Objectif : Évaluer la mise en œuvre du Code dans la Région.

Méthodologie : L’évaluation a été conduite par le Bureau régional de l’OMS pour la Méditerranée orientale sur la base d’un questionnaire standard de l’OMS. Les données issues des questionnaires et de l’étude approfondie du contenu des codes et réglementations nationaux ont été recueillies et analysées.

Résultats : Dix-sept pays de la Région ont adopté une législation visant à protéger l’allaitement maternel. Seuls six pays possèdent une législation complète ou d’autres mesures juridiques reflétant l’ensemble ou la plupart des dispositions du Code ; quatre pays disposent de mesures juridiques incluant un nombre important de dispositions du Code ; sept pays disposent de mesures juridiques contenant quelques dispositions du Code ; quatre pays étudient actuellement la question ; et seulement un pays n’a mis aucune mesure en place. Une analyse plus poussée de la législation a révélé que les articles des lois ne se conformaient pleinement aux articles du Code que dans six pays.

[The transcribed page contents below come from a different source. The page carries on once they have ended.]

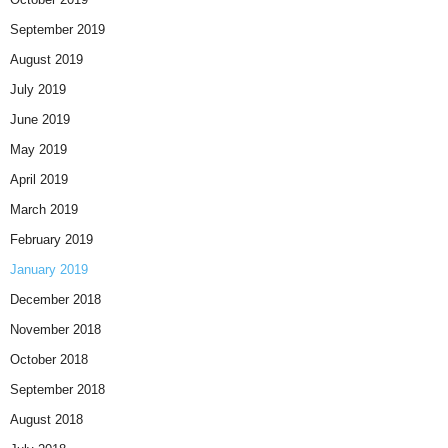
September 2019
August 2019
July 2019
June 2019
May 2019
April 2019
March 2019
February 2019
January 2019
December 2018
November 2018
October 2018
September 2018
August 2018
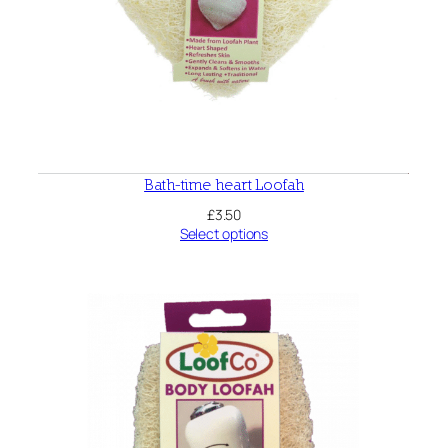
Bath-time heart Loofah
£
3.50
Select options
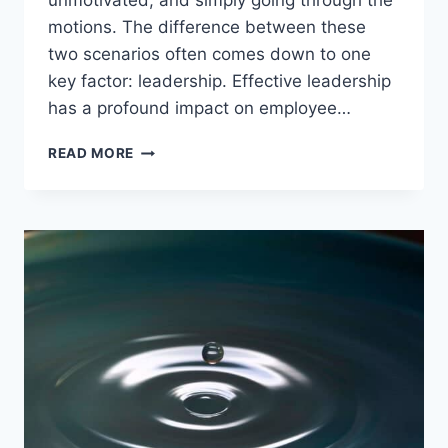
unmotivated, and simply going through the
motions. The difference between these
two scenarios often comes down to one
key factor: leadership. Effective leadership
has a profound impact on employee…
THE
READ MORE
IMPACT
OF
LEADERSHIP
ON
EMPLOYEE
ENGAGEMENT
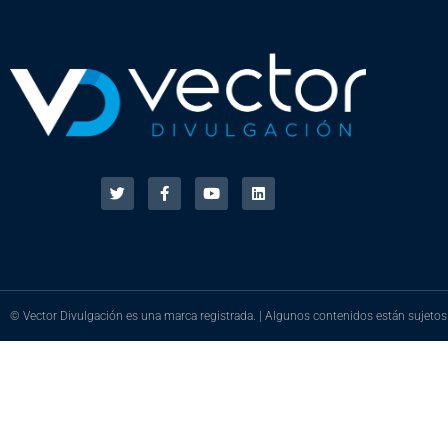
© Vector Divulgación es una marca registrada. | Algunos contenidos están sujetos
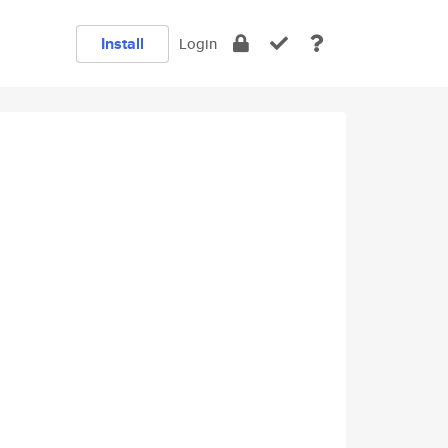
Install
Login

Conclusions : La plupart des pays doivent revisiter et modifier leur législation nationale actuelle afin de mettre pleinement en œuvre le Code et les résolutions pertinentes de l’Assemblée mondiale de la Santé, avec l’appui du suivi et de la notification systématiques.

تطبيق أحكام المدونة الدولية لتسويق بدائل لبن الأم في إقليم شرق المتوسط

أيوب الجوالده، غادة سيد

الخلاصة

الخلفية: تؤدي ممارسات الرضاعة الطبيعية المثلى والتغذية التكميلية الملائمة إلى تحسين صحة الطفل وبقائه ونمائه. وقد قطعت بلدان إقليم شرق المتوسط شوطاً كبيراً في صوغ وتنفيذ التشريعات المتعلقة بحماية وتعزيز الرضاعة الطبيعية استناداً إلى أحكام المدوّنة الدولية لتسويق بدائل لبن الأم (المدوّنة) وقرارات جمعية الصحة العالمية اللاحقة ذات الصلة.

الهدف: تهدف هذه الدراسة إلى تقييم تطبيق أحكام المدونة في إقليم شرق المتوسط.

منهجية البحث: أجرى المكتب الإقليمي لمنظمة الصحة العالمية لشرق المتوسط التقييم باستخدم استبيان منظمة الصحة العالمية المعياري. وتم جمع وتحليل البيانات المستمدة من الاستبيانات ومن دراسة معمّقة لمحتوى المدونات واللوائح الوطنية.

النتائج: عمد سبعة عشر بلداً في الإقليم إلى سن تشريعات لحماية الرضاعة الطبيعية. وتبيّن أن 6 بلدان فقط تطبق تشريعات شاملة أو تدابير قانونية أخرى تحتوي على جميع أو معظم أحكام المدونة؛ وتطبّق 4 بلدان تدابير قانونية تحتوي على كثير من أحكام المدونة؛ و7 بلدان لديها اجراءات قانونية تحتوي على بعض أحكام المدونة؛ وأن 4 بلدان بصدد دراسة المسألة في الوقت الحالي؛ وأن بلداً واحداً فقط لا يطبق أي تدابير. وأثبت إجراء تحليل إضافي للتشريعات أن عدد البلدان التي أوردت في مواد تشريعاتها جميع مواد “المدونة” في تشريعاتها لم يتجاوز 6 بلدان.

الاستنتاجات: تحتاج معظم البلدان إلى إعادة النظر في تشريعاتها الوطنية الحالية أو تعديلها لتنفيذ أحكام المدونة وقرارات جمعية الصحة العالمية ذات الصلة تنفيذاً تاماً، مدعومةً في ذلك بعملية منهجية للرصد والإبلاغ.